Un Paese che non può permettersi di perdere altro tempo
C’è un male atavico che assilla l’Italia. Una perdita che, al di là dei miliardi di euro bruciati in Borsa a causa della situazione politica e delle fibrillazioni dei mercati, vale forse anche di più. Perché quell’elemento, tanto semplice quanto talvolta gravoso, nessuno può restituirlo una volta che è andato: il tempo.
Il nostro è un Paese di eccellenze sparse, da Nord a Sud, anche se troppo spesso tendiamo a dimenticarcene. E abbiamo, allo stesso modo, un’innata (e inspiegabile) capacità ad accumulare ritardi. Questa peculiarità ci fa perdere tanti più miliardi di quanto non faccia lo spread, è una zavorra per le nostre tasche e per la crescita in generale. Ma stare al passo con i tempi che avanzano – mentre là fuori c’è un mondo che cambia a vista d’occhio – ha un costo ed è un processo che va governato in maniera seria. È questo, allora, il maggior rimprovero che potremmo rivolgere alle istituzioni e alle forze politiche che ancora non sono riuscite a trovare una soluzione allo stallo politico post-voto.
Proprio oggi l’Ocse ricorda all’Italia che «l’incertezza politica potrebbe avere un impatto sullo sviluppo economico». Quest’ultimo è un concetto piuttosto esteso e per il momento vorremmo soffermarci su poche, fondamentali questioni.

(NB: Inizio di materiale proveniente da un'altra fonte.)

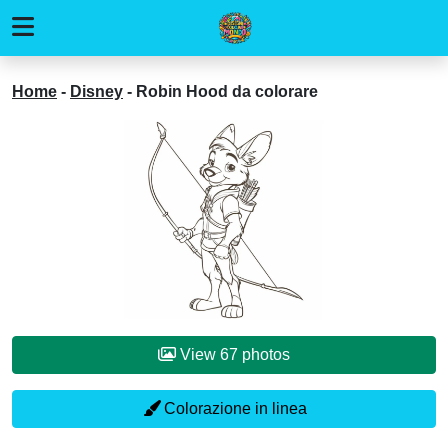
Home
-
Disney
-
Robin Hood da colorare
View 67 photos
Colorazione in linea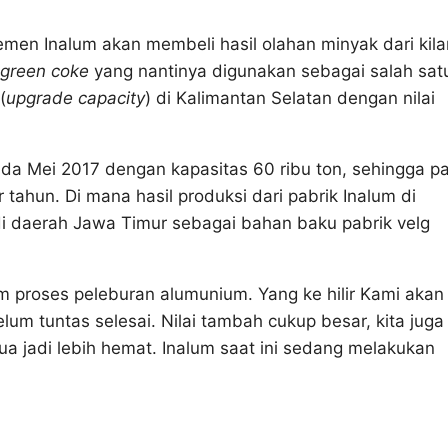
en Inalum akan membeli hasil olahan minyak dari kil
green coke
yang nantinya digunakan sebagai salah sat
(
upgrade capacity
) di Kalimantan Selatan dengan nilai
da Mei 2017 dengan kapasitas 60 ribu ton, sehingga p
 tahun. Di mana hasil produksi dari pabrik Inalum di
di daerah Jawa Timur sebagai bahan baku pabrik velg
m proses peleburan alumunium. Yang ke hilir Kami akan
m tuntas selesai. Nilai tambah cukup besar, kita juga
ua jadi lebih hemat. Inalum saat ini sedang melakukan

Il lavoro – il perno di qualsiasi economia – si trova in una fase di transizione, ovvero nel mezzo di vecchi e nuovi modelli economici. Il declino, lo sappiamo, è cominciato con la crisi: milioni di posti di lavoro andati in fumo, crollo del potere d’acquisto, debolezza della domanda interna. È diminuita la produttività e, contestualmente, abbiamo smarrito un po’ di competitività, tolta qualche eccezione dovuta al quadro internazionale e al commercio con l’estero. Il recupero registrato negli ultimi anni ha seguito un andamento altalenante e dipendente soprattutto da un contesto più benevolo, a sua volta favorito dalle scelte di politica monetaria della Bce. Sul fronte occupazionale, nel frattempo migliorato, l’Ocse evidenzia qualcosa di cui eravamo già a conoscenza: la qualità del lavoro si è deteriorata. Infine, abbiamo scoperto che il nostro Paese ha un grosso problema con l’età che avanza, una questione – di assoluta importanza – che ben si lega al precedente elenco.

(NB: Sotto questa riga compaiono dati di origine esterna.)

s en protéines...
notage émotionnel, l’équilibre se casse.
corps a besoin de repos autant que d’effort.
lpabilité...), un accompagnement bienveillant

L’Italia è un Paese convalescente, ma costretto ad affrontare le sfide di domani. Eppure innovazione, impatto tecnologico, smart manufacturing, politiche attive e per la conciliazione, ricollocazione dei lavoratori meno qualificati e più esposti ai rischi (dalla delocalizzazione all’automazione dei processi produttivi), sono i temi, grandi assenti, della più stretta attualità. Un peccato capitale, perché non c’è modo di evitare il profondo scollamento delle persone dalla Politica se non si danno loro risposte e strumenti che le aiutino a vivere il presente e a gettare le basi per il futuro. Ma per farlo, appare del tutto inutile sottolinearlo, serve una guida. Serve un governo. Il tempo scorre troppo in fretta per un Paese che non può più permettersi di perdere altro tempo.